はやぶさの大冒険
いかにも子供が喜びそうなタイトルではないか。そう、この本は「中学生でも理解できる本」として書かれている。難解な科学の世界を分かりやすく噛み砕いてまとめ上げた山根一眞に脱帽。ヲレのような文系事務職・くそオヤジでも、日本の技術力の凄さが理解できた。
- 作者: 山根 一眞
- 出版社/メーカー: マガジンハウス
- 発売日: 2010/07/29
- メディア: ペーパーバック
- 購入: 11人 クリック: 321回
- この商品を含むブログ (59件) を見る
とにかく凄いよね、もう凄い凄いとしか言いようがない。具体的な数字や比喩で説明されるとそれがよくわかる。例えば、
- 星のかけらを拾って地球に戻るまでに、60億キロを7年間かけて旅をするはやぶさ
- はやぶさが着陸するイトカワは、直径500メートル。
- イトカワは、時速10万キロで移動している。
- 10万キロで移動するイトカワに着陸するために、同じ速度で並んで飛ぶことが必要。はやぶさは、2年間掛けて時速10万キロになるよう加速し続ける。
- はやぶさがイトカワをピタリととらえるのは、東京から2万キロ離れたブラジルのサンパウロの空を飛んでいる体長5ミリの虫に、弾丸を命中させるようなもの。
- イトカワに到着時のはやぶさと地球の距離は3億キロ。
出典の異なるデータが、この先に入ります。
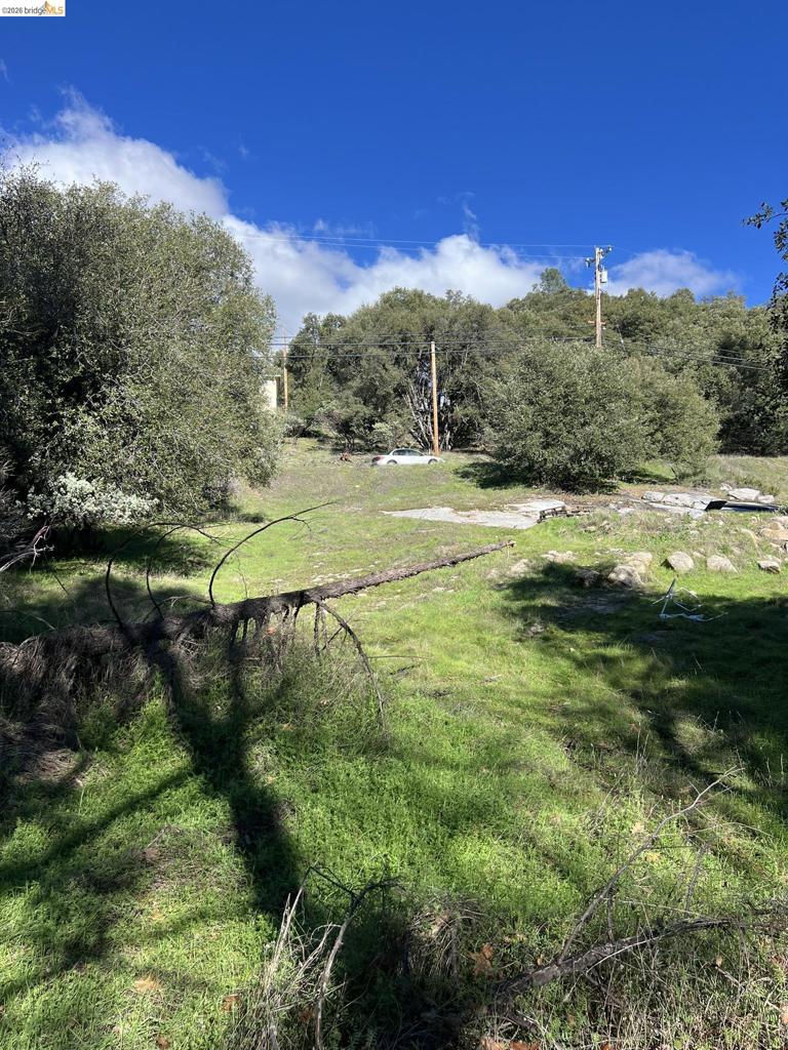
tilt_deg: +5.4
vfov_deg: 67.3
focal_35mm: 26
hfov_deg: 53.1
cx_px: 394
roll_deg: +2.2
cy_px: 525
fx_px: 789
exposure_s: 1/2083
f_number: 1.5
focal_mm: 5.7
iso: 50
地球に電波が届くまで片道16分かかる。
- 着陸するときは、1秒1センチのズレも許されない精度で計算している。
- はやぶさは、正確にイトカワの軌道を通らなければならないが、その精度は1秒間に30キロ素進んだ場合で1センチのズレもないもの。
- 地球スイングバイの精度は、甲子園球場のホームベースに立ったバッターが、ホームランを打ってボールをバックスクリーン上の直径0.1ミリ以下の的に当てる正確性が求められる。
- イトカワのデジカメの画素数は100万画素。
- イトカワと地球間の回線スピードは、8bpsしかない。
- はやぶさのカプセルが地球の大気圏に突入するときの速度は、秒速12キロ(時速4万3000キロ)、音速の35倍。その時の空気の側の温度は摂氏1万度にもなる。カプセル自体は3000度。
- カプセルの大気圏の飛行距離は、高度200キロの位置から斜め下方向に1000キロほど飛び、高度20キロになると速度が落ち降下を始め、高度10万キロでパラシュートが開く。
- カプセルは、計算で設定されたエリアに99.7%の確率で着陸する。
など。
はやぶさとの関係は、まさに人と機械との心の交流。7年間という長い時間、大変だけどこんなに楽しいと思えることに関われる研究者たちが羨ましい。
この本、これからの日本を背負っていく子供たちに読ませたい。そういった意味では、1300円という定価も良心的で好ましい。